His lips moved, barely. No words came out.
"Call an ambulance!" someone shouted.
Sandra held his hand. "Don't you dare leave me," she whispered.
At the hospital, time slowed to an unbearable crawl. The ticking of the hallway clock felt louder than her heartbeat. Her fingers wouldn't stop trembling. When the doctor finally approached, she stood before him with dread coiled tightly in her chest.
"He's stable," the doctor began. "But his collapse was triggered by acute kidney failure. We ran tests. He's suffering from advanced kidney cancer."
The words hit her like an avalanche. Everything slowed, then sped up at once.
"Is it... is it terminal?"
"Not necessarily," the doctor said. "But we have to act quickly. He needs dialysis, then chemotherapy. The cancer is aggressive."
Sandra nodded. "Can I see him?"
He was pale. Hooked to machines. Eyes closed. The man who had carried empires on his shoulders now looked fragile. Sandra walked in slowly, sat beside him, and took his hand.
"You didn't tell me," she whispered.
James stirred, opening his eyes slowly.
"You had enough to worry about," he said hoarsely.
"I could've carried some of it with you."
"You already carry too much."
She leaned down, pressing her forehead gently to his.

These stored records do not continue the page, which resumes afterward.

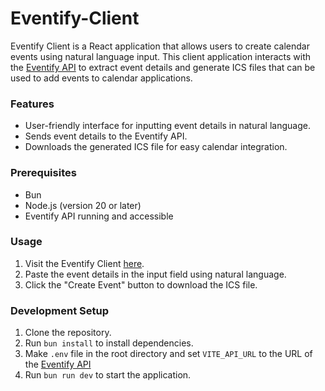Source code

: # Eventify-Client

Eventify Client is a React application that allows users to create calendar events using natural language input. This client application interacts with the [Eventify API](https://github.com/whuang214/eventify-api) to extract event details and generate ICS files that can be used to add events to calendar applications.

### Features

- User-friendly interface for inputting event details in natural language.
- Sends event details to the Eventify API.
- Downloads the generated ICS file for easy calendar integration.

### Prerequisites

- Bun
- Node.js (version 20 or later)
- Eventify API running and accessible

### Usage

1. Visit the Eventify Client [here](eventify-neon.vercel.app).
2. Paste the event details in the input field using natural language.
3. Click the "Create Event" button to download the ICS file.

### Development Setup

1. Clone the repository.
2. Run `bun install` to install dependencies.
3. Make `.env` file in the root directory and set `VITE_API_URL` to the URL of the [Eventify API](https://github.com/whuang214/eventify-api)
4. Run `bun run dev` to start the application.
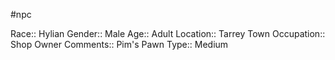 #npc 

Race:: Hylian
Gender:: Male
Age:: Adult
Location:: Tarrey Town
Occupation:: Shop Owner
Comments:: Pim's Pawn
Type:: Medium
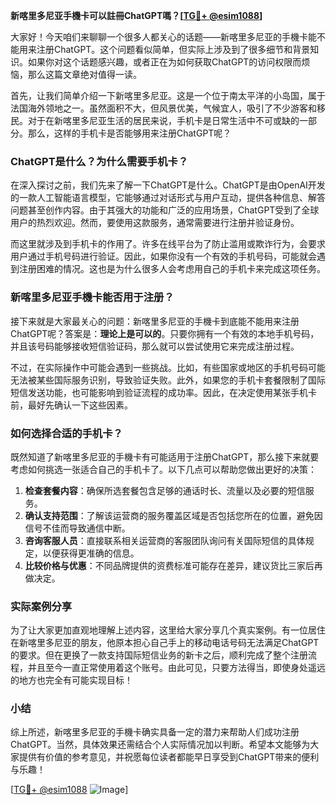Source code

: **新喀里多尼亚手機卡可以註冊ChatGPT嗎？[[TG💪+ @esim1088](https://t.me/s/esim1088)]**

大家好！今天咱们来聊聊一个很多人都关心的话题——新喀里多尼亚的手機卡能不能用来注册ChatGPT。这个问题看似简单，但实际上涉及到了很多细节和背景知识。如果你对这个话题感兴趣，或者正在为如何获取ChatGPT的访问权限而烦恼，那么这篇文章绝对值得一读。

首先，让我们简单介绍一下新喀里多尼亚。这是一个位于南太平洋的小岛国，属于法国海外领地之一。虽然面积不大，但风景优美，气候宜人，吸引了不少游客和移民。对于在新喀里多尼亚生活的居民来说，手机卡是日常生活中不可或缺的一部分。那么，这样的手机卡是否能够用来注册ChatGPT呢？

### ChatGPT是什么？为什么需要手机卡？

在深入探讨之前，我们先来了解一下ChatGPT是什么。ChatGPT是由OpenAI开发的一款人工智能语言模型，它能够通过对话形式与用户互动，提供各种信息、解答问题甚至创作内容。由于其强大的功能和广泛的应用场景，ChatGPT受到了全球用户的热烈欢迎。然而，要使用这款服务，通常需要进行注册并验证身份。

而这里就涉及到手机卡的作用了。许多在线平台为了防止滥用或欺诈行为，会要求用户通过手机号码进行验证。因此，如果你没有一个有效的手机号码，可能就会遇到注册困难的情况。这也是为什么很多人会考虑用自己的手机卡来完成这项任务。

### 新喀里多尼亚手機卡能否用于注册？

接下来就是大家最关心的问题：新喀里多尼亚的手機卡到底能不能用来注册ChatGPT呢？答案是：**理论上是可以的**。只要你拥有一个有效的本地手机号码，并且该号码能够接收短信验证码，那么就可以尝试使用它来完成注册过程。

不过，在实际操作中可能会遇到一些挑战。比如，有些国家或地区的手机号码可能无法被某些国际服务识别，导致验证失败。此外，如果您的手机卡套餐限制了国际短信发送功能，也可能影响到验证流程的成功率。因此，在决定使用某张手机卡前，最好先确认一下这些因素。

### 如何选择合适的手机卡？

既然知道了新喀里多尼亚的手機卡有可能适用于注册ChatGPT，那么接下来就要考虑如何挑选一张适合自己的手机卡了。以下几点可以帮助您做出更好的决策：

1. **检查套餐内容**：确保所选套餐包含足够的通话时长、流量以及必要的短信服务。
2. **确认支持范围**：了解该运营商的服务覆盖区域是否包括您所在的位置，避免因信号不佳而导致通信中断。
3. **咨询客服人员**：直接联系相关运营商的客服团队询问有关国际短信的具体规定，以便获得更准确的信息。
4. **比较价格与优惠**：不同品牌提供的资费标准可能存在差异，建议货比三家后再做决定。

### 实际案例分享

为了让大家更加直观地理解上述内容，这里给大家分享几个真实案例。有一位居住在新喀里多尼亚的朋友，他原本担心自己手上的移动电话号码无法满足ChatGPT的要求。但在更换了一款支持国际短信业务的新卡之后，顺利完成了整个注册流程，并且至今一直正常使用着这个账号。由此可见，只要方法得当，即使身处遥远的地方也完全有可能实现目标！

### 小结

综上所述，新喀里多尼亚的手機卡确实具备一定的潜力来帮助人们成功注册ChatGPT。当然，具体效果还需结合个人实际情况加以判断。希望本文能够为大家提供有价值的参考意见，并祝愿每位读者都能早日享受到ChatGPT带来的便利与乐趣！

[[TG💪+ @esim1088](https://t.me/s/esim1088) ![Image](https://i.postimg.cc/4NQfJmqS/Snipaste-2025-05-13-00-14-12.png)]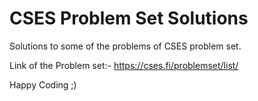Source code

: # CSES Problem Set Solutions
Solutions to some of the problems of CSES problem set.

Link of the Problem set:- 
https://cses.fi/problemset/list/

Happy Coding ;)
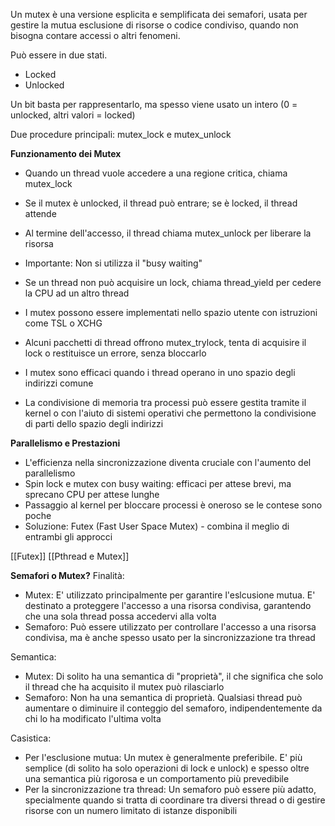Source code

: Un mutex è una versione esplicita e semplificata dei semafori, usata per gestire la mutua esclusione di risorse o codice condiviso, quando non bisogna contare accessi o altri fenomeni.

Può essere in due stati.
- Locked
- Unlocked

Un bit basta per rappresentarlo, ma spesso viene usato un intero (0 = unlocked, altri valori = locked)

Due procedure principali: mutex_lock e mutex_unlock

**Funzionamento dei Mutex**
- Quando un thread vuole accedere a una regione critica, chiama mutex_lock
- Se il mutex è unlocked, il thread può entrare; se è locked, il thread attende
- Al termine dell'accesso, il thread chiama mutex_unlock per liberare la risorsa
- Importante: Non si utilizza il "busy waiting"
- Se un thread non può acquisire un lock, chiama thread_yield per cedere la CPU ad un altro thread

- I mutex possono essere implementati nello spazio utente con istruzioni come TSL o XCHG
- Alcuni pacchetti di thread offrono mutex_trylock, tenta di acquisire il lock o restituisce un errore, senza bloccarlo
- I mutex sono efficaci quando i thread operano in uno spazio degli indirizzi comune
- La condivisione di memoria tra processi può essere gestita tramite il kernel o con l'aiuto di sistemi operativi che permettono la condivisione di parti dello spazio degli indirizzi

**Parallelismo e Prestazioni**
- L'efficienza nella sincronizzazione diventa cruciale con l'aumento del parallelismo
- Spin lock e mutex con busy waiting: efficaci per attese brevi, ma sprecano CPU per attese lunghe
- Passaggio al kernel per bloccare processi è oneroso se le contese sono poche
- Soluzione: Futex (Fast User Space Mutex) - combina il meglio di entrambi gli approcci

[[Futex]]
[[Pthread e Mutex]]

**Semafori o Mutex?**
Finalità:
- Mutex: E' utilizzato principalmente per garantire l'eslcusione mutua. E' destinato a proteggere l'accesso a una risorsa condivisa, garantendo che una sola thread possa accedervi alla volta
- Semaforo: Può essere utilizzato per controllare l'accesso a una risorsa condivisa, ma è anche spesso usato per la sincronizzazione tra thread

Semantica:
- Mutex: Di solito ha una semantica di "proprietà", il che significa che solo il thread che ha acquisito il mutex può rilasciarlo
- Semaforo: Non ha una semantica di proprietà. Qualsiasi thread può aumentare o diminuire il conteggio del semaforo, indipendentemente da chi lo ha modificato l'ultima volta

Casistica:
- Per l'esclusione mutua: Un mutex è generalmente preferibile. E' più semplice (di solito ha solo operazioni di lock e unlock) e spesso oltre una semantica più rigorosa e un comportamento più prevedibile 
- Per la sincronizzazione tra thread: Un semaforo può essere più adatto, specialmente quando si tratta di coordinare tra diversi thread o di gestire risorse con un numero limitato di istanze disponibili


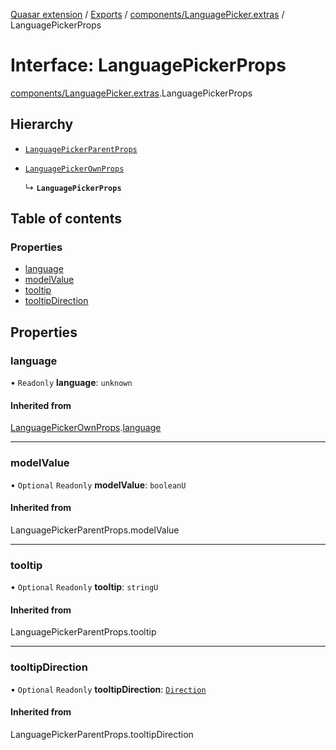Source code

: [Quasar extension](../index.md) / [Exports](../modules.md) / [components/LanguagePicker.extras](../modules/components_LanguagePicker_extras.md) / LanguagePickerProps

# Interface: LanguagePickerProps

[components/LanguagePicker.extras](../modules/components_LanguagePicker_extras.md).LanguagePickerProps

## Hierarchy

- [`LanguagePickerParentProps`](../modules/components_LanguagePicker_extras.md#languagepickerparentprops)

- [`LanguagePickerOwnProps`](components_LanguagePicker_extras.LanguagePickerOwnProps.md)

  ↳ **`LanguagePickerProps`**

## Table of contents

### Properties

- [language](components_LanguagePicker_extras.LanguagePickerProps.md#language)
- [modelValue](components_LanguagePicker_extras.LanguagePickerProps.md#modelvalue)
- [tooltip](components_LanguagePicker_extras.LanguagePickerProps.md#tooltip)
- [tooltipDirection](components_LanguagePicker_extras.LanguagePickerProps.md#tooltipdirection)

## Properties

### language

• `Readonly` **language**: `unknown`

#### Inherited from

[LanguagePickerOwnProps](components_LanguagePicker_extras.LanguagePickerOwnProps.md).[language](components_LanguagePicker_extras.LanguagePickerOwnProps.md#language)

___

### modelValue

• `Optional` `Readonly` **modelValue**: `booleanU`

#### Inherited from

LanguagePickerParentProps.modelValue

___

### tooltip

• `Optional` `Readonly` **tooltip**: `stringU`

#### Inherited from

LanguagePickerParentProps.tooltip

___

### tooltipDirection

• `Optional` `Readonly` **tooltipDirection**: [`Direction`](../modules/components_Tooltip_extras.md#direction)

#### Inherited from

LanguagePickerParentProps.tooltipDirection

"Then let me carry you now."
In the days that followed, the hospital became their universe. Dialysis started immediately. Treatment schedules were drawn. James's strength waned, but his resolve never did.
Sandra stayed by his side. Day and night. Reading files. Taking calls. Answering emails. Stepping into his role when necessary—firm, clear, focused.
Immy visited with soup and silence. She didn't apologize this time. She didn't need to. Sandra gave her a small nod, and that was enough.
Shinta dropped off folders daily. "I'll hold down the legal side," she told Sandra. "You hold him."
And she did. Every night, Sandra sat beside James, holding his hand, reading to him, whispering truths he was too tired to say out loud.
"You remember that first board meeting?" James asked one night, voice weak but playful.
"You mean the one where you forgot to introduce me?" she teased.
"I was nervous."
"I was furious."
"And impressed," he said.
She kissed his knuckles gently. "Still am."
J&M adjusted. The whispers quieted. The staff adapted. Sandra, once the underestimated girl in the background, now stood at the helm.
One day, HR handed her a memo.
"Interim CEO Approval – Pending Review. Signed: James Mugeni."
She stared at the paper for a long moment. Then folded it and placed it in her bag.
That evening, she returned to the hospital, showed it to James.
"You really signed this?"
He nodded slowly. "You've already been leading. This just makes it official."
"I didn't ask for this."
"No," he said softly. "But you earned it."
She smiled. Not because of the title—but because he was still here.
Later, they walked—slowly—through the hospital garden. James leaned on her arm. Sandra carried his weight without complaint.
"I used to think being strong meant never falling," he said.
"And now?"
"Now I know it means letting someone else catch you."
She kissed his temple. "Then we're both stronger than we ever thought."
As they sat on a bench, the sun dipping behind the skyline, Sandra looked over at the man beside her. He was no longer the invincible titan everyone feared.
He was James. Her James.
And she would fight for him the way he had always fought for her.
No more battles in boardrooms.
This was the battle that mattered most.
And this time, they were ready to win together.